**Auftrag 1:** Als was wird im Beitrag über Macht und Autorität die sozialistische Umsetzung des Managers bezeichnet?
**Auftrag 2:** Setze den Beitrag über Macht und Autorität nach seinem letzten Satz fort.

**Lesetext:**
((

Toller Thread - hier gefällt's mir.

C.O.B.A schrieb am 11. September 2006 9:59

> "Zu vermeiden" war nicht der richtige Ausdruck dafür. Ich hoffe,
> elfboy hat doch "zu verhindern" gemeint.

Das würde ich auch sagen. Selbst als Anarchist möchte ich nicht blind
in einen Antipol verfallen. Wir übersehen gerade, daß es nicht die
Macht allein ist, die hier zur Disposition steht. Sie ist mit anderen
Erscheinungen verwoben. Da gibt es hauptsächlich die Autorität, deren
Verhinderung gar nicht machbar ist. Eine fachliche Autorität als Laie
in Frage zu stellen wäre dumm und die Autorität der Erfahrung durch
Alter ist auch unlöschbar. Autorität gibt einem aber auch eine
gewisse Macht in die Hand. Hier kommt es meines Erachtens nicht auf
ein Vermeiden oder ein Verhindern an. Den Ansatz des
gesellschaftlichen Stellenwerts finde ich interessant.

So kann eine gesellschaftliche Stellung, die mit einer Autorität
verbunden ist, als eine Dienstleistung angesehen werden - die
Autorität wird nicht ausgeübt, sondern nur dann gefordert, wenn sie
gebraucht wird. Mir gefällt die sozialistische Umsetzung des
Mangagers als "Kommunikator", z.B. als Bauleiter bei Großprojekten.
Die Leute waren meistens absolut genehm drauf und ihre Aufgabe war
nicht so definiert, daß sie die Arbeiten leiten sollten, sondern sie
standen mit ihrer Kompetenz und einer kommunikativen
Verbindungsfunktion den Kolonnen zur Verfügung. (Das klappte
natürlich nicht überall so, es gab im Hintergrund ja noch den streng
hierarchischen Staatssozialismus.)

))

**Vorliegende Datensätze:**
((

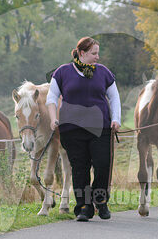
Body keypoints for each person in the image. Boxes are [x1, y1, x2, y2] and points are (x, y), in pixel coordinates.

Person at [46, 37, 121, 221]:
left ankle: (100, 201)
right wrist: (53, 118)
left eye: (98, 53)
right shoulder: (62, 72)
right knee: (80, 168)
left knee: (102, 164)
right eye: (94, 53)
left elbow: (115, 97)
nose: (97, 56)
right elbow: (51, 98)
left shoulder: (103, 72)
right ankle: (84, 208)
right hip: (72, 129)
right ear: (82, 53)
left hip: (100, 127)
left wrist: (116, 119)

))

**Lösung 1:** Als „Kommunikator“, zum Beispiel als Bauleiter bei Großprojekten.

**Lösung 2:**
Während des EU-Gipfels in Griechenland hatte ich mehrere Streits mit
jugendlichen Gipfelhoppern aus Deutschland. Es gibt dort bei den
Anarchisten etliche ältere, teilweise 50jährige Aktivisten, die
mitten im Geschehen sind. Konsterniert stellten die Antifas fest, daß
diese eine ziemliche Autorität ausübten und bei kritischen
Situationen - nicht nur militante Angriffe, sondern auch Konzerte mit
hunderten von Zuschauern - fast wie Chefs wirkten. Und das auch noch
bei einer Gruppe, die sich "Antiauthorian Movement" nennt. Es wurde
mir jedoch von griechischen Genossen versichert, daß diese Struktur
nur eine Art Arbeitsteilung ist, die in ruhigen Zeiten kritisch
reflektiert wird. Die in solchen Momenten ausgeübte Autorität ist
nicht an ein Mandat gebunden, sondern ergibt sich aus der
Überzeugungskraft der jeweiligen Leute - etwa wie bei einem Ataman
der Krim-Tartaren. Es ergibt sich von selbst, daß ältere Aktivisten
mit einem reichlichen Maß an Erfahrung gefährliche Situationen besser
einschätzen können - Ausnahmen bestätigen die Regel. Wer schon mal
ein Konzert mit mehreren hundert Leuten organisiert hat, weiß wie
fahrlässig es ist, das ganze ohne jede Struktur durchzuführen, selbst
dann wenn keiner einen Tropfen Alkohol anrühren würde. Von militanten
Angiffen mag ich gar nicht reden, man sieht ja was für ein Chaos das
hierzulande immer gibt, wo es keinerlei Erfahrung mit einer solchen
Reflektion gibt, sondern nur eine pubertäre Anti-Haltung. Konsequent
streiten sich die Leute an jeder Straßenkreuzung um die Richtung und
sind am Ende im Kreis gelaufen. Und wenn es irgendwo kracht, dann
wird ohne Plan solange weiter gemacht, bis alle im Gefängnis oder im
Krankenhaus sind.

Ich hoffe, ich habe deutlich gemacht, was ich meine - es ist nicht
ganz einfach.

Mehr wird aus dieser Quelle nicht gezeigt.